Under severe stress, I’ll warn you: You’ll probably have to force that stuff into your day, but it will work and you’ll feel better.
Over time, some of those interests and little experiences I listed above will have a profound effect on my future. I love that open-horizon aspect! They may put me in touch with other people who change my life, or perhaps they’ll give me the mental clarity to make difficult decisions. Or maybe they’ll inform new directions in my work and work projects. You never know.
[These Fi-related items are also variously related to other cognitive functions—it’s a bit like trying to pull pumpkin seeds out of a pumpkin. You know what the individual seed is, and where it is, but it’s connected to other stuff too. So this is a very simple model for Fi, but I hope that aspect makes it easier to understand how Fi works.]

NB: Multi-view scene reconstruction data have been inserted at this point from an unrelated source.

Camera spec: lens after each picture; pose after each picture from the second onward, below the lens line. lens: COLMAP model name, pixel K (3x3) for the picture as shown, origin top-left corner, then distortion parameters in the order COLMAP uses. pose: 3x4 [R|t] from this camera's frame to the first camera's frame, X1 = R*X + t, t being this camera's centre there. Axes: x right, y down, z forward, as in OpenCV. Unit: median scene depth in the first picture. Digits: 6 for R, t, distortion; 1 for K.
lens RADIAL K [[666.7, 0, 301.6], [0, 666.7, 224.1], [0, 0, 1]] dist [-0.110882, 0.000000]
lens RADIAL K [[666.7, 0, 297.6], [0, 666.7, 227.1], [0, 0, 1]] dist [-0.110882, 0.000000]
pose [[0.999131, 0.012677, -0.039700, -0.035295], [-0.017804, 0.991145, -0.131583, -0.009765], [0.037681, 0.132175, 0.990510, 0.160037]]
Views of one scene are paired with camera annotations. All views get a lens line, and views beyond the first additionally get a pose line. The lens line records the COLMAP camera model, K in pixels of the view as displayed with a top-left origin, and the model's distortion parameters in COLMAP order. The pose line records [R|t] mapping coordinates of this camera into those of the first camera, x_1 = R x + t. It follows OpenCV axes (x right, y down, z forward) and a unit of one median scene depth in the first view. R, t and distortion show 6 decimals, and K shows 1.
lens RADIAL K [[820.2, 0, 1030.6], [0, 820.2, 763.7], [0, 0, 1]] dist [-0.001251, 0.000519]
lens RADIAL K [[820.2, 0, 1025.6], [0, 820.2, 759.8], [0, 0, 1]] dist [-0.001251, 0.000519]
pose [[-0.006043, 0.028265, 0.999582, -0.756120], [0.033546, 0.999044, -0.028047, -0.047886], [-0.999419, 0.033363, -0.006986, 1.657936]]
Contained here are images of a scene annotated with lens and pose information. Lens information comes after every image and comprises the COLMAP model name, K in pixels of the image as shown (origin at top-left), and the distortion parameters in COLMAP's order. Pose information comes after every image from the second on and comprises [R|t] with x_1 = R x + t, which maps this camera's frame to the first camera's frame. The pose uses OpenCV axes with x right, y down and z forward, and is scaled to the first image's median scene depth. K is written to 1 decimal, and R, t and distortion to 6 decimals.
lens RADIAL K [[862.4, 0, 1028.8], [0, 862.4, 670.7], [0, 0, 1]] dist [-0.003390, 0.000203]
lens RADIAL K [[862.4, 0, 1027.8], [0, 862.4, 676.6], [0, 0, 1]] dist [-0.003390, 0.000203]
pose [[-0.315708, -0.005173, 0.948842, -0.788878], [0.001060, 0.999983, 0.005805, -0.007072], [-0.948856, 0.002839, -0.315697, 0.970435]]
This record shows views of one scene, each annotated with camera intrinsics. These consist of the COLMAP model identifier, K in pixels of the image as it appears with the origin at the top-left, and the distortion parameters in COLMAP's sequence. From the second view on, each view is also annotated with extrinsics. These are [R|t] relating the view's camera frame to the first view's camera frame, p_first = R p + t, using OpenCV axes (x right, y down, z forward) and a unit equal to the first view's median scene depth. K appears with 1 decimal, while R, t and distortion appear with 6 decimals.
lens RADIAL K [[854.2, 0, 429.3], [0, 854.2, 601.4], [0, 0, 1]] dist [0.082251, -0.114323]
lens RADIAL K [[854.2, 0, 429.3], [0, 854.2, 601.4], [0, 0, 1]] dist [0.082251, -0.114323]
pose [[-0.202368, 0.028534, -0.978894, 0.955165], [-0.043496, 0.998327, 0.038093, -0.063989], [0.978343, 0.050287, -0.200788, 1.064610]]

So next time you’re doing one of those personal exercises where you consider your “life values,” try going smaller in scope, instead of broader. Ask yourself what sounds interesting right now. What would be fun? Don’t feel guilty if you sit down to plan your entire life out and instead, you play your favorite video game again, or whatever it is. You may find that you actually get better big-picture, long-term results that way. Sometimes living life a day at a time for some period is really healthy and even the best possible option.